Douglas Robillard, ed.: The Poems of Herman Melville (2000)


If the difficulty of getting hold of it is any indication, then most people think Melville's poetry isn't worth it. I've been waiting for years for the poetry volume of the Northwestern-Newberry edition to appear (it was promised for 2002, but still shows no signs of coming out). That will be the ultimate answer, as it'll include all the materials, commentaries, etc. that one could desire.

In the meantime, it makes a lot of sense to collect Melville's own three published volumes of verse in this beautifully compact book. This may not represent his poetic legacy as a whole, but it shows (at any rate) his public face as a poet.

And a very odd poet he is indeed. He has a lot in common with Thomas Hardy, I think: both are addicted to convoluted diction, impossibly complex and confining stanza forms and metrical schemes, a general sense of labouring over every line and of lack of music and ease.

Hardy is, nevertheless, a great poet. When the occasion demands it - "The Convergence of the Twain" about the Titanic disaster, the superb poems of 1912 about his dead wife - there's a kind of clumsy power about him which overpowers any reservations.

Melville's technical shortcomings are - if anything - even greater. The chains of rhyme and metre chafe him more than virtually any other nineteenth-century poet I can think of. He seems to have almost no natural facility for verse.

And yet (as all readers of his prose are aware) he is a genius. His prose-poetry in Moby-Dick, "Benito Cereno" and "Las Encantadas" is incomparable. And very now and then it glimmers out in the midst of the most clotted poems. There are certain lines from his Civil War poems included in Ken Burns' PBS documnentary series which seem almost to beat Whitman at his own game:
In glades they meet skull after skull
Where pine-cones lay ...
... Some start as in dreams,
And comrades lost bemoan:
By the edge of those wilds Stonewall had charged -
But the Year and the Man were gone. [102]

The equation between the skulls and the pine-cones is haunting, yet unobtrusive, and the invocation of Stonewall as a kind of force of nature works brilliantly. There's a mythic force in some of these Civil War poems which is unsurpassed.

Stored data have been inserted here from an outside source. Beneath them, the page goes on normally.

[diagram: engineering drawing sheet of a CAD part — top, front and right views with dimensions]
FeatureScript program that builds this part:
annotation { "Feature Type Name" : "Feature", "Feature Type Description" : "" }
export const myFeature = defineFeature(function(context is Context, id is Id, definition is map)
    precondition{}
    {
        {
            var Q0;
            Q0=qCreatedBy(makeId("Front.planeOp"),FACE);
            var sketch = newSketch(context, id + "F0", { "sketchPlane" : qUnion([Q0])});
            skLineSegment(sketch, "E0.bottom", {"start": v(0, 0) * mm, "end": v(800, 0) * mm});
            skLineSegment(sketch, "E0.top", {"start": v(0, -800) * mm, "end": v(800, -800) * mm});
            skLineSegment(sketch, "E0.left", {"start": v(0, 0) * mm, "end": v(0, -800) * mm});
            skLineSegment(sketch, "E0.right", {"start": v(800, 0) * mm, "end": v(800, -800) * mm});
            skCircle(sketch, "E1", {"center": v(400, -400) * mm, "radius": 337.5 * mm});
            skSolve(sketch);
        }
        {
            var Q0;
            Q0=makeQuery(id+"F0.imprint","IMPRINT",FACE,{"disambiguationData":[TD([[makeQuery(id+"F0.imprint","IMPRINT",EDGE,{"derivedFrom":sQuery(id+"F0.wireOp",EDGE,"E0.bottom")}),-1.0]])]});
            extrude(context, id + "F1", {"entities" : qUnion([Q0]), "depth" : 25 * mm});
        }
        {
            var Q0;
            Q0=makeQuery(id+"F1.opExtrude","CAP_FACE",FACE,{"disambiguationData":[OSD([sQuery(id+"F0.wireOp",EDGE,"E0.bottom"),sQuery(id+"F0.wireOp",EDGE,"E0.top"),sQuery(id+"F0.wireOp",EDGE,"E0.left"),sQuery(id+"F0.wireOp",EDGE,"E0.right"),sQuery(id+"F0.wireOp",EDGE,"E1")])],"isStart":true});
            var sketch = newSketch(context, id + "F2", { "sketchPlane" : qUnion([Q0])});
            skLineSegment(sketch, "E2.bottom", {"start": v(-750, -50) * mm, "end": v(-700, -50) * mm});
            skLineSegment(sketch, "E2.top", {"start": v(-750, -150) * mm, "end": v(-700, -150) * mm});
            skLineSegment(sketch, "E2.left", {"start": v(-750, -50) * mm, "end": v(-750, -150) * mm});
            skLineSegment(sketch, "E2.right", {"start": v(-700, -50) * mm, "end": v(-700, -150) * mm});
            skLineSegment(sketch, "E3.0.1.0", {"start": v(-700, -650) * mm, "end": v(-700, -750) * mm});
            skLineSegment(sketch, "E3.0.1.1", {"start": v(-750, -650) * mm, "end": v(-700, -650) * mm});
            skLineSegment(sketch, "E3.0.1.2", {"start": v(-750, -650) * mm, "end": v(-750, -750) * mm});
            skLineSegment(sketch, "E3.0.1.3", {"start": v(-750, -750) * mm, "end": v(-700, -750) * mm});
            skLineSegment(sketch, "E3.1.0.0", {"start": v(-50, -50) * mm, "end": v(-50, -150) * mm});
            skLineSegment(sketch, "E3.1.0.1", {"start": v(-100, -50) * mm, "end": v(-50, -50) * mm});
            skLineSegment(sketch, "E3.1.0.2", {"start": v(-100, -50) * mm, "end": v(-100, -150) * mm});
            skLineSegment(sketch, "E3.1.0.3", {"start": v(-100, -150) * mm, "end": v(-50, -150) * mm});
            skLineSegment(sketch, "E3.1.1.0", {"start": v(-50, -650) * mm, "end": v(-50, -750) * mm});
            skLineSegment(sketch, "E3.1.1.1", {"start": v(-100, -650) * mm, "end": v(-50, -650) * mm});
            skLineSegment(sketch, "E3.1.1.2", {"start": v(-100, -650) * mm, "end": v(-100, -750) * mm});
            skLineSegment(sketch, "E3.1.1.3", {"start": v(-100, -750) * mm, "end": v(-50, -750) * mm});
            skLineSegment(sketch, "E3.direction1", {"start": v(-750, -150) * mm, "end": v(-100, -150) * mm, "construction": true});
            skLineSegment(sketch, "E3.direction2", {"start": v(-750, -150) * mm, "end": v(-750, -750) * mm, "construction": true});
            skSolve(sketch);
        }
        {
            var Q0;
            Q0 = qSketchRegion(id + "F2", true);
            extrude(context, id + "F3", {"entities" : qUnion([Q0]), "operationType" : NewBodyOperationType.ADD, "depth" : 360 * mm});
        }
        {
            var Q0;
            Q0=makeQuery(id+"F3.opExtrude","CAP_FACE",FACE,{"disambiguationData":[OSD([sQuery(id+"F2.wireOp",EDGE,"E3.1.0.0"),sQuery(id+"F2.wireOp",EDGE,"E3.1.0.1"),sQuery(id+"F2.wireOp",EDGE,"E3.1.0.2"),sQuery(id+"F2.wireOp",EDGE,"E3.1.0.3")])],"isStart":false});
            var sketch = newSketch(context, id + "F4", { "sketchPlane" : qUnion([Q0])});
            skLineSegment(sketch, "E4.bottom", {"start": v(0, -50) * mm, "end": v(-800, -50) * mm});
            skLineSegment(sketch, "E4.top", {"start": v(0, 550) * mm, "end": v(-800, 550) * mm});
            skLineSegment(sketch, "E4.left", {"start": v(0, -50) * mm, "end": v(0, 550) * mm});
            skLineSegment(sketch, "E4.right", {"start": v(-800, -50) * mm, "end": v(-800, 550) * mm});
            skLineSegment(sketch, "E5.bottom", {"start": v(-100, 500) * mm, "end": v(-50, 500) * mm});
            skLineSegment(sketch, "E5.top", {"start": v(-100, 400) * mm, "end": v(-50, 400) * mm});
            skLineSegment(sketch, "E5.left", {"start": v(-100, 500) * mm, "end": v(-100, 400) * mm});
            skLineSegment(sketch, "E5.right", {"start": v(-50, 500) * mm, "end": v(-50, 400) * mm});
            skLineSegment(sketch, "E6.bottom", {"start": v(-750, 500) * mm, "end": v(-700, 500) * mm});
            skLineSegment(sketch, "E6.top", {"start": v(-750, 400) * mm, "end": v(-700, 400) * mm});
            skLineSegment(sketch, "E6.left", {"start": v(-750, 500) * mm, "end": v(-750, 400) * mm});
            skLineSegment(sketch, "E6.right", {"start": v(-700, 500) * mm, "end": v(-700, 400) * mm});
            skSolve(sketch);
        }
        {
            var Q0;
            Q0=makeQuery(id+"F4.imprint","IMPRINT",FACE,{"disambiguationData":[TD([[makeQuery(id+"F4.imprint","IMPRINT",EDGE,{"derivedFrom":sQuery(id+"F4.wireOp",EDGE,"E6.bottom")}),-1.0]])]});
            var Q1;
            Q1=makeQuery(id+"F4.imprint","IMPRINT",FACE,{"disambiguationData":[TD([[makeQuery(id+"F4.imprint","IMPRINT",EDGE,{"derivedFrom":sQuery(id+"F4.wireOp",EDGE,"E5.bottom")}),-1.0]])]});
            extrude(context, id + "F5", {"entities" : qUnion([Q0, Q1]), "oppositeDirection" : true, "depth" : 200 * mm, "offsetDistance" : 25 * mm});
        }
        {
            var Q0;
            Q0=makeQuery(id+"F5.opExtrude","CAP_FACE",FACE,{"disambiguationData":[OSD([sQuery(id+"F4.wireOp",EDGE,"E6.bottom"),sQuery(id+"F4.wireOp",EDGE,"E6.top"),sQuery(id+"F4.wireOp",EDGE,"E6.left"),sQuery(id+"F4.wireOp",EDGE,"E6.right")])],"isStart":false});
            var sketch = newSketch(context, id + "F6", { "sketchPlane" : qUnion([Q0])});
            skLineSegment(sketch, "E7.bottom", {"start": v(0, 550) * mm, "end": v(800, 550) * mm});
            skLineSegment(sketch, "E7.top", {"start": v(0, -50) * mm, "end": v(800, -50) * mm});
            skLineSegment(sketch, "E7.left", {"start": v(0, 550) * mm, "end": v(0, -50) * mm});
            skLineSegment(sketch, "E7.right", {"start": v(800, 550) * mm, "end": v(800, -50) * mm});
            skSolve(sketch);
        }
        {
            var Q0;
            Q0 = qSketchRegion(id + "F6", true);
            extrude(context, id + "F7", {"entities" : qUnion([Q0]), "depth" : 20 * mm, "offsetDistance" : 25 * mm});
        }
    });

Once you get over the surface defects, then, there's a lot encoded in the depths of Melville's verse - a submerged continent of perceptions every bit as vivid as his fiction. The wait continues for the definitive edition, but for now I'm just grateful to have this one. It seems somehow characteristic that he should have to wait so long for the critical establishment to do justice to his talents in this field - Herman Melville (both as a man and a writer), was, it seems, born to be overlooked.